New era for cell therapy as FDA OKs first for solid tumours


Iovance Biotherapeutics has carved out a piece of biotech history, becoming the first company to win FDA clearance for a cell therapy used to treat a solid tumour.

The US regulator has granted accelerated approval for Iovance’s autologous tumour-infiltrating lymphocyte (TIL) therapy Amtagvi (lifileucel) to treat patients with melanoma that has spread to other parts of the body, but cannot be treated using surgery, who have been previously treated with other therapies, including a PD-1 inhibitor.

Targeted treatment with BRAF or MEK inhibitors should also be tried first for patients whose tumours carry BRAF V600 mutations, according to the FDA.

Iovance is hoping to replicate the clinical successes and commercial success seen with CAR-T cell therapies for haematological cancers like non-Hodgkin lymphoma, acute lymphoblastic leukaemia, and multiple myeloma in the solid tumour arena, which is a much larger market.

Along with melanoma, the company has trials ongoing for Amtagvi as a monotherapy in cervical cancer and in combination with checkpoint inhibitors for melanoma, cervical, and non-small cell lung cancer (NSCLC). It is also developing a follow-up TIL therapy called LN-145 for NSCLC.

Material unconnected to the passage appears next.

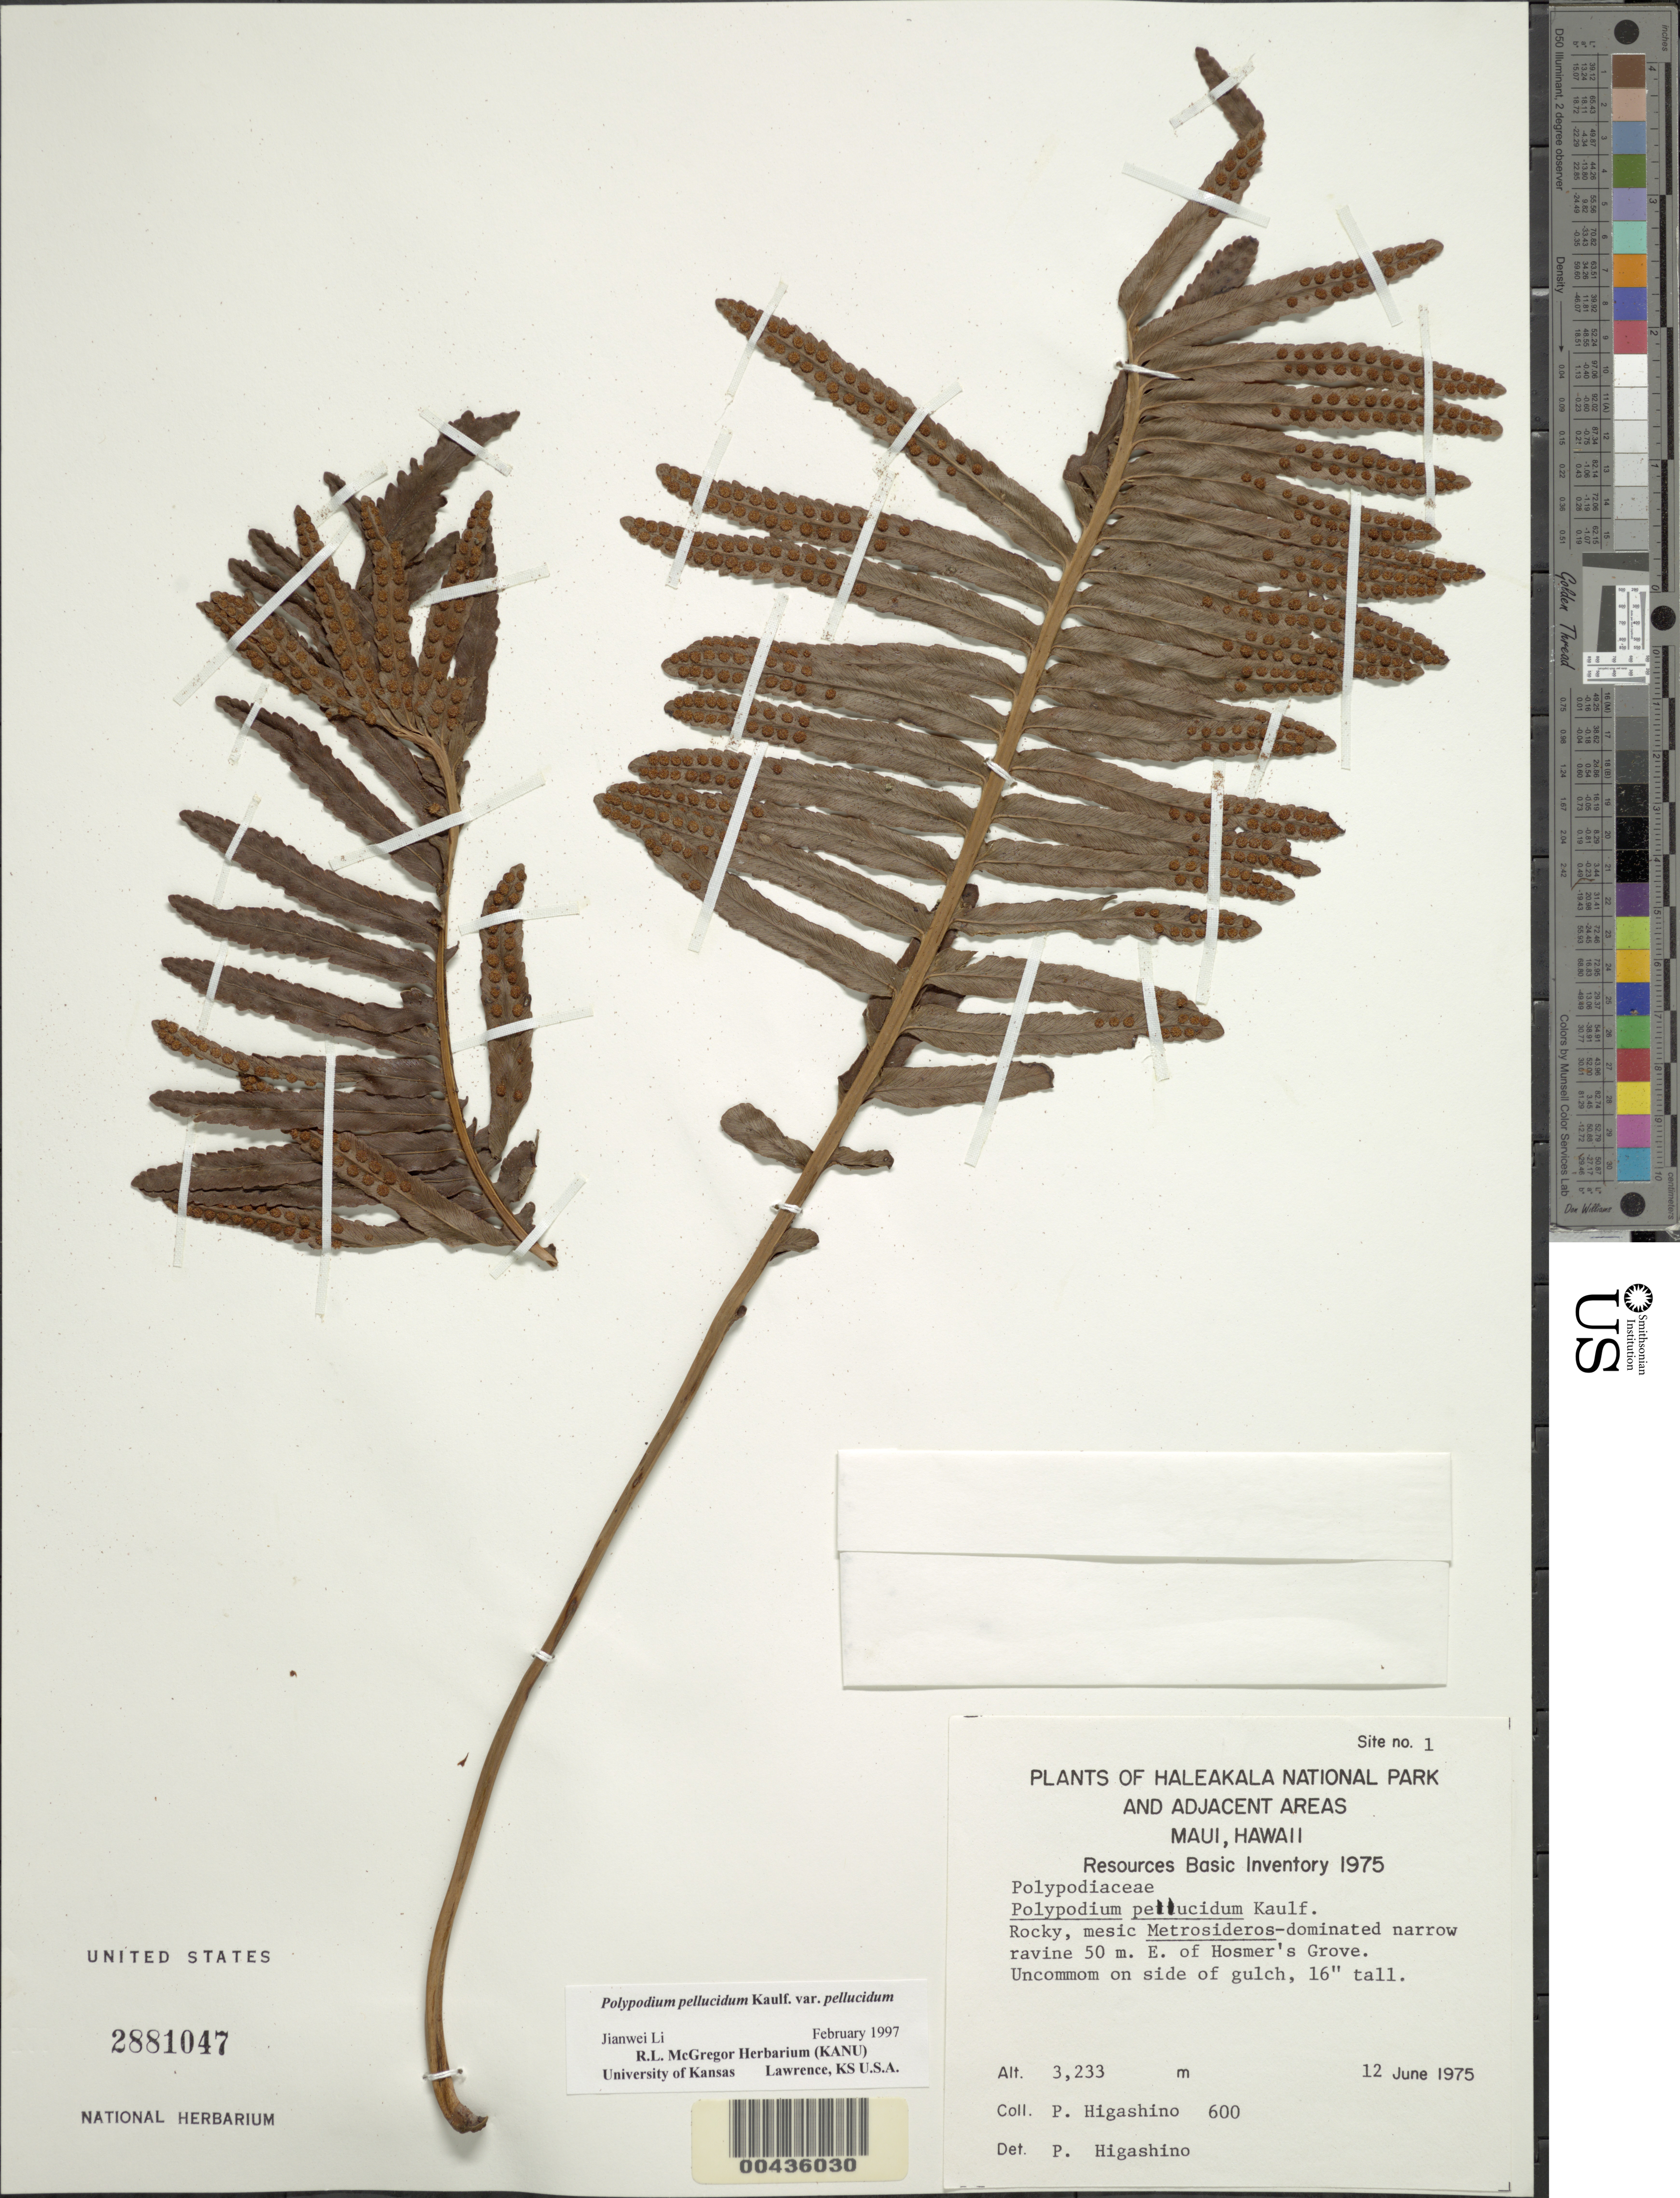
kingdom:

Amtagvi is a personalised one-shot therapy based on T-cells extracted from a patient’s tumour at an authorised treatment centre, expanded in the lab and reinfused to fight the cancer throughout the body. Unlike CAR-T therapies, there is no need to modify the cells, but patients undergo a similar lymphodepletion regimen to help make room for the new immune cells.

Iovance is making the therapy available with a list price of $515,000 and says it has the capacity to treat “several thousands” of patients a year, which suggests blockbuster sales if it can address even a portion of that potential market. It is also preparing to file Amtagvi for approval in Europe in the coming months.

“The approval of Amtagvi represents the culmination of scientific and clinical research efforts leading to a novel T-cell immunotherapy for patients with limited treatment options,” commented Peter Marks, director of the FDA’s Center for Biologics Evaluation and Research (CBER).

The therapy could offer a lifeline to patients who progress despite treatment with PD-1 inhibitors, such as MSD’s Keytruda (pembrolizumab) – a group that had no FDA-approved treatment options until now.

The FDA approval is based on safety and efficacy results from the 73-subject C-144-01 clinical trial, which showed an objective response rate (ORR) of 31.5%, and Iovance has started a confirmatory trial (TILVANCE-301) that could also serve as a registration study for Amtagvi as a frontline advanced melanoma therapy in combination with Keytruda.